Forbes Scientists have proven how cows have spread H5N1 bird flu across the country and infected other cows, wild birds and even mammals like cats and raccoons, according to research published in Nature Wednesday, findings that suggest it may be capable of spreading effectively between people in the future as outbreaks on poultry and dairy farms spark concerns the virus could trigger a pandemic in humans. Using genomic data, computer modeling and data about the virus’ spread, researchers from Cornell University have shown how infected cows from Texas spread H5N1 avian influenza to a farm with healthy cows in Ohio, as well as to cats, a racoon and wild birds in the area.

It is one of the first times scientists have seen “evidence of efficient and sustained mammalian-to-mammalian transmission” of the H5N1 bird flu strain, said Diego Diel, an associate professor of virology at Cornell and one of the study’s authors.

While it primarily infects birds, the so-called highly pathogenic avian influenza strain is capable of infecting mammals—including humans—and Diel said repeated spillovers into mammals from birds or transmission between mammals raises the risk of the virus mutating in a way that “could lead adaptation to mammals, spillover into humans and potential efficient transmission in humans in the future.”

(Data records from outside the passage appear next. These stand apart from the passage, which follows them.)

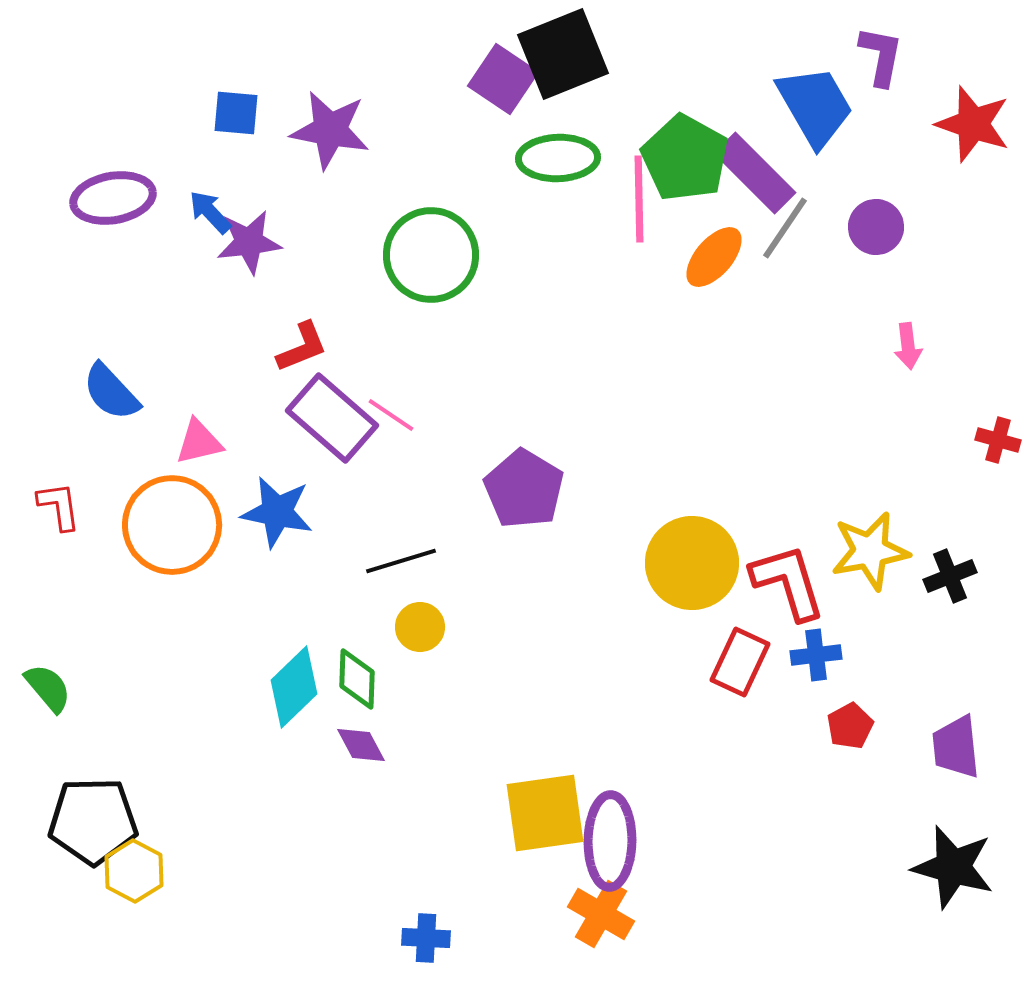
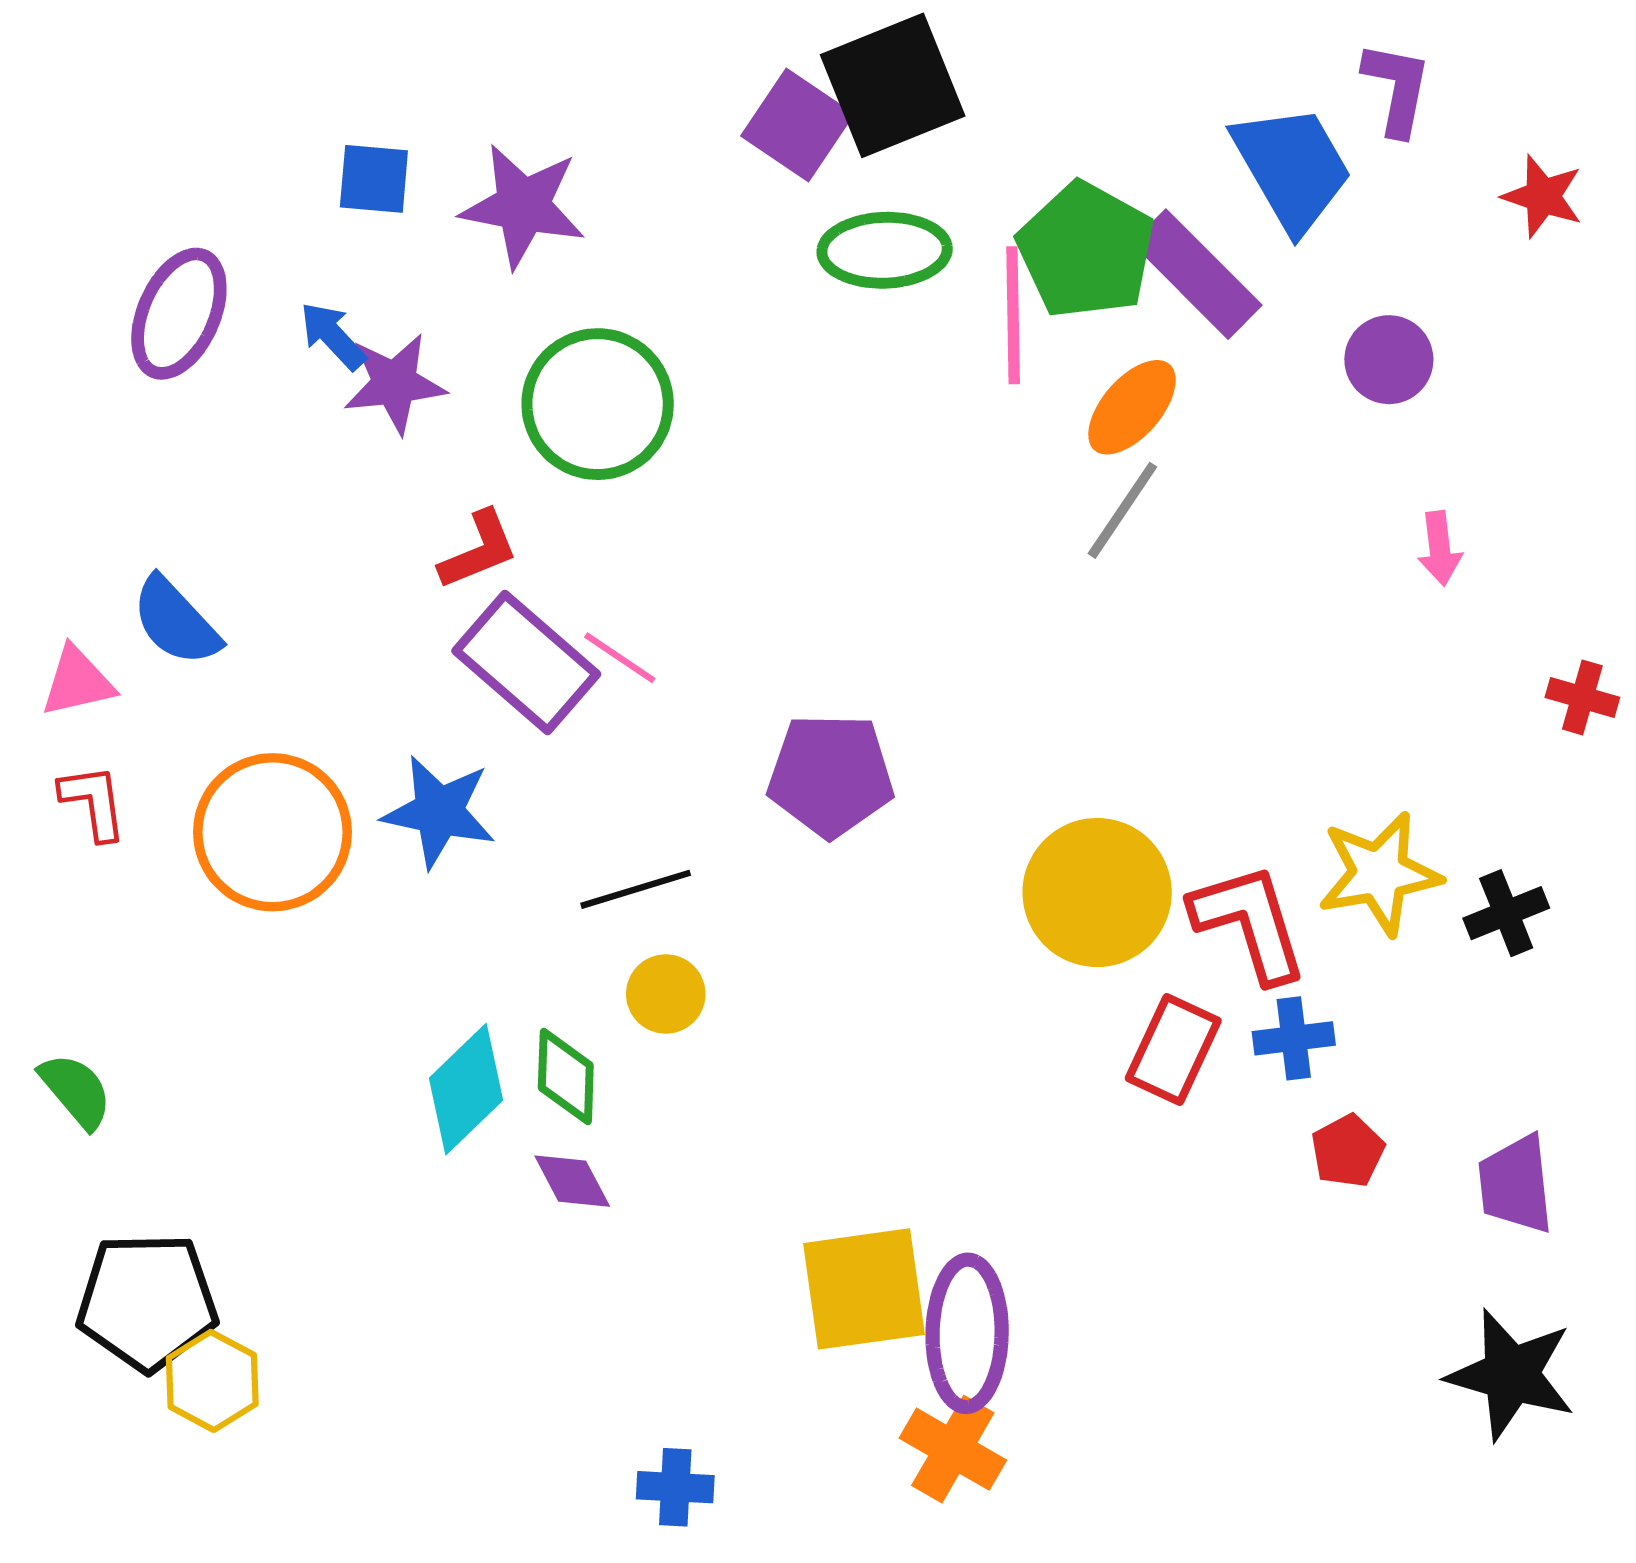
red star: (973, 124) -> (1543, 196), size x0.7
purple ellipse: (113, 198) -> (179, 314), turned -56
gray line: (785, 228) -> (1122, 510), moved
green circle: (431, 255) -> (598, 404), moved
pink triangle: (199, 442) -> (77, 682), moved
purple pentagon: (524, 489) -> (831, 775), turned -30

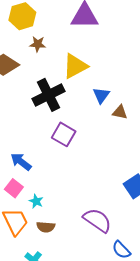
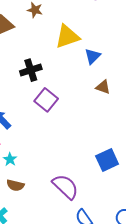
black cross: (48, 95) -> (31, 70), moved, size x0.7
blue triangle: (101, 95) -> (93, 56), moved

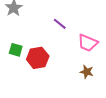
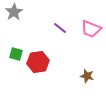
pink trapezoid: (88, 43) -> (91, 29), moved

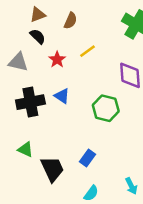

This H5N1 strain is particularly capable of targeting and infecting cells for the mammary gland, a specialized gland that produces milk and is unique to humans and other mammals, the researchers found, and milk from infected animals contained high quantities of the virus.

Genetic data showed the infected cows transmitted the virus to cats and a racoon found dead at affected farms, likely through drinking raw milk from infected cows, as well as wild birds, which the researchers suspect were infected from environmental contamination or aerosols kicked up during milking or cleaning.